Consistent with other reports, we also found aging reprograms microglia/macrophage to become more pro-inflammatory, particularly in the upregulation of interferon-response associated genes [1,2,5]. More importantly, the defective microglia/macrophages in aging OxPC lesions further elevated transcripts including Cd74, H2-Aa, Fth1, Ftl1, and Spp1, which are also enriched in microglia/macrophages found in the chronically inflamed edge of slowly expanding MS brain lesions that associate with disease progression [7]. This observation suggests aging and/or chronic inflammation polarize normally neuroprotective microglia to become more pro-inflammatory and potentially harmful when ‘greeting new enemies’ at sites of CNS injury. Given Spp1, which encodes the glycoprotein osteopontin, is reported as a highly age-upregulated and MS-elevated gene in multiple scRNAseq studies [1,2,6,7], we hypothesized its upregulation by aging microglia/macrophages worsens OxPC neurotoxicity. In support of this hypothesis, osteopontin converted perinatal microglia into an aging associated phenotype where pro-inflammatory cytokines including Il1b and Nos2 as well as multiple interferon-associated genes are induced.
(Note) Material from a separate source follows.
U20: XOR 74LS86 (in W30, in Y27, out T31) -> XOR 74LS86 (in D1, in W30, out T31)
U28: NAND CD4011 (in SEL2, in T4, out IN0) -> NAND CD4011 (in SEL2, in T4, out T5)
In addition, we observed that co-injection of osteopontin and OxPCs increased neurodegeneration over OxPC injection alone in young and aging mice, whereas osteopontin knockdown using adeno-associated virus expressing Spp1-targeted shRNA reduced OxPC injury in aging mice. Thus, aging-upregulated osteopontin promotes a defective microglia response and contributes to the exacerbation of OxPC neurotoxicity in the aging CNS (summarized in Figure 1) [5].

While these results implicate osteopontin as a promising therapeutic target for neurodegeneration and MS progression, additional investigations are needed to determine its signaling mechanisms in the CNS. Moreover, given osteopontin has pleiotropic functions including tissue remodeling and repair, it will be important to compare its spatial and temporal activity, as well as downstream targets, in the healthy-aging versus diseased-aging CNS. As aging also induces numerous other transcriptomic changes in microglia, systematic analyses are required to assess which are compensatory mechanisms against aging and which alterations cause these cells to lose their normal functions. The detection of a greater number of differentially expressed genes in aging microglia during OxPC injury compared to aging microglia at steady state suggest that the impact of aging becomes more pronounced during disease, highlighting a need to target microglia and restore their neuroprotective functions during MS pathology and progression in aging individuals. However, as monocyte-derived macrophages also increase during aging and neurodegeneration [8], future studies should compare their behaviour versus that of microglia in aging and in various diseases including MS, such as in their responses to OxPCs. Evaluating their functional differences will inform on whether there is a need to specifically target each population to reduce pathology or to promote repair.

Collectively, aging profoundly reprograms microglia transcriptomes and subverts their neuroprotective functions. Thus, therapeutic rejuvenation of senescent microglia may help slow or stop neurodegenerative changes in the aging CNS.